MUSIKER: And Mr. McPartland, how much speed could you shave off if you had 20 seconds to slow down the trains?
MCPARTLAND: A 70 mph train would be down to 13 mph.
MUSIKER: There was an earthquake this morning with a preliminary magnitude of 2.7 near Berkeley. Did that trigger the system?
MCPARTLAND: Absolutely not.
MUSIKER: What's the cutoff then for size of the earthquake?
HELLWEG: So, the honest answer to that is that it's not the size of the earthquake at this point. It's the intensity - the strength of ground shaking.
MUSIKER: And Ms. Hellweg, BART is the first transit system in the U.S. to adopt this monitoring system. What are the prospects for hooking up other transit systems or hospitals or tall buildings with elevators or fire stations that need to open their garage door to the same system of seismic monitors?
HELLWEG: This is a demonstration system at this point, but in order for this to really be a statewide or a West Coast-wide system we need to have more money invested in it.
MUSIKER: I understand the total bill would be about $150 million, and I think you need more help from the Congress, from federal funding for that.
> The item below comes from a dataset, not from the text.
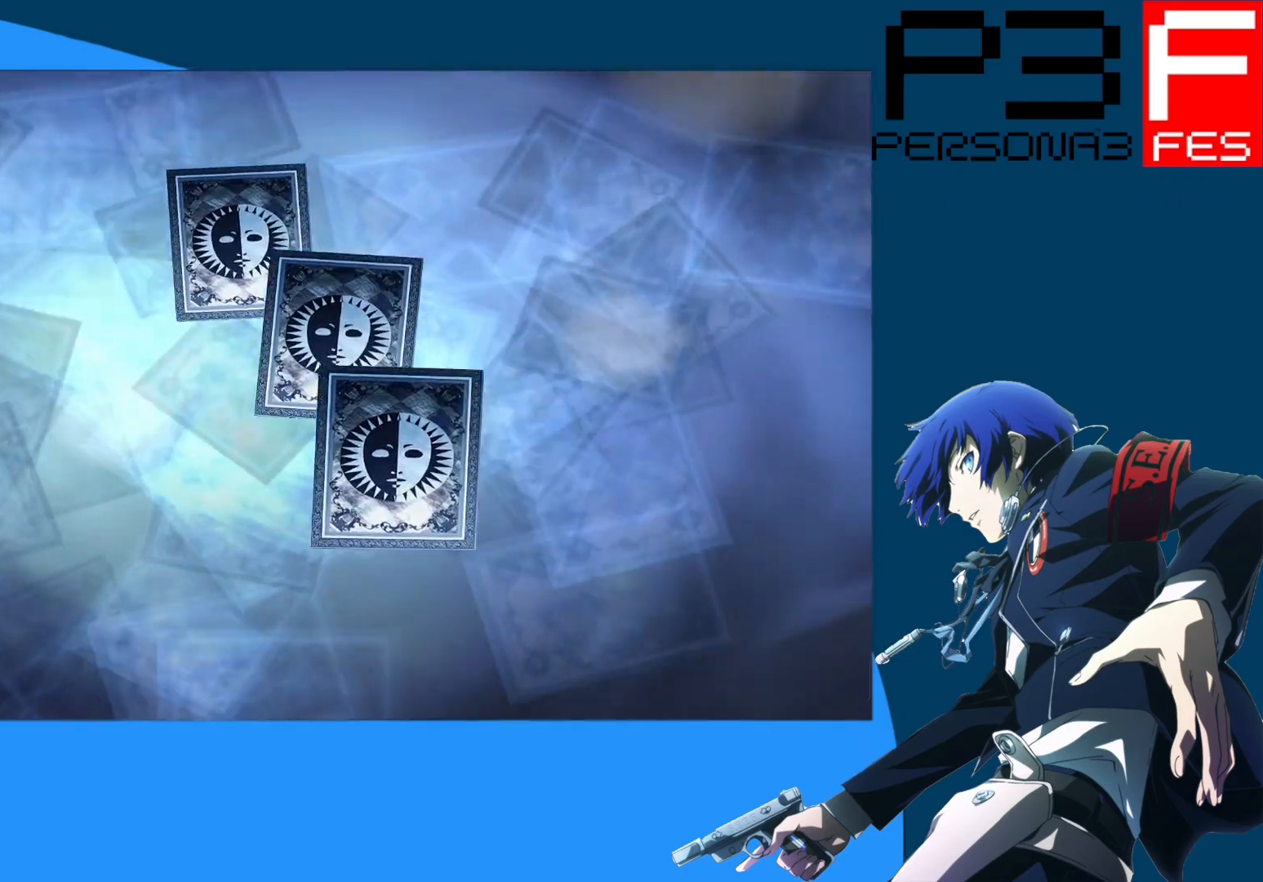
{"buttons": [], "left_stick": "center", "right_stick": "center", "events": []}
Your colleague Richard Allen is in Washington D.C. today making a presentation to Congress. What are the prospects for more funding?
HELLWEG: That's almost as bad as earthquake predictions. It's hard to say what Congress is going to do in this era when you ask them for money. I think they are getting a really good deal for the money if they invest it.
MUSIKER: And Mr. McPartland, how do you feel about being a test subject?
MCPARTLAND: I think that this is delightful. Think what kind of a model this will end up being if we have a major earthquake and we are able to stop trains, prevent the injuries, and as far as this serving as an adoption for getting the funds that we need for the sensors, and having other transit agencies adopt this policy - that's kind of like a no-brainer to me.
MUSIKER: Thanks so much to you both for talking to us.
HELLWEG: Thank you.
MCPARTLAND: Thank you for giving us the opportunity to share this with you.
MUSIKER: Peggy Hellweg is a seismologist at U.C. Berkeley, and John McPartland is the BART board president.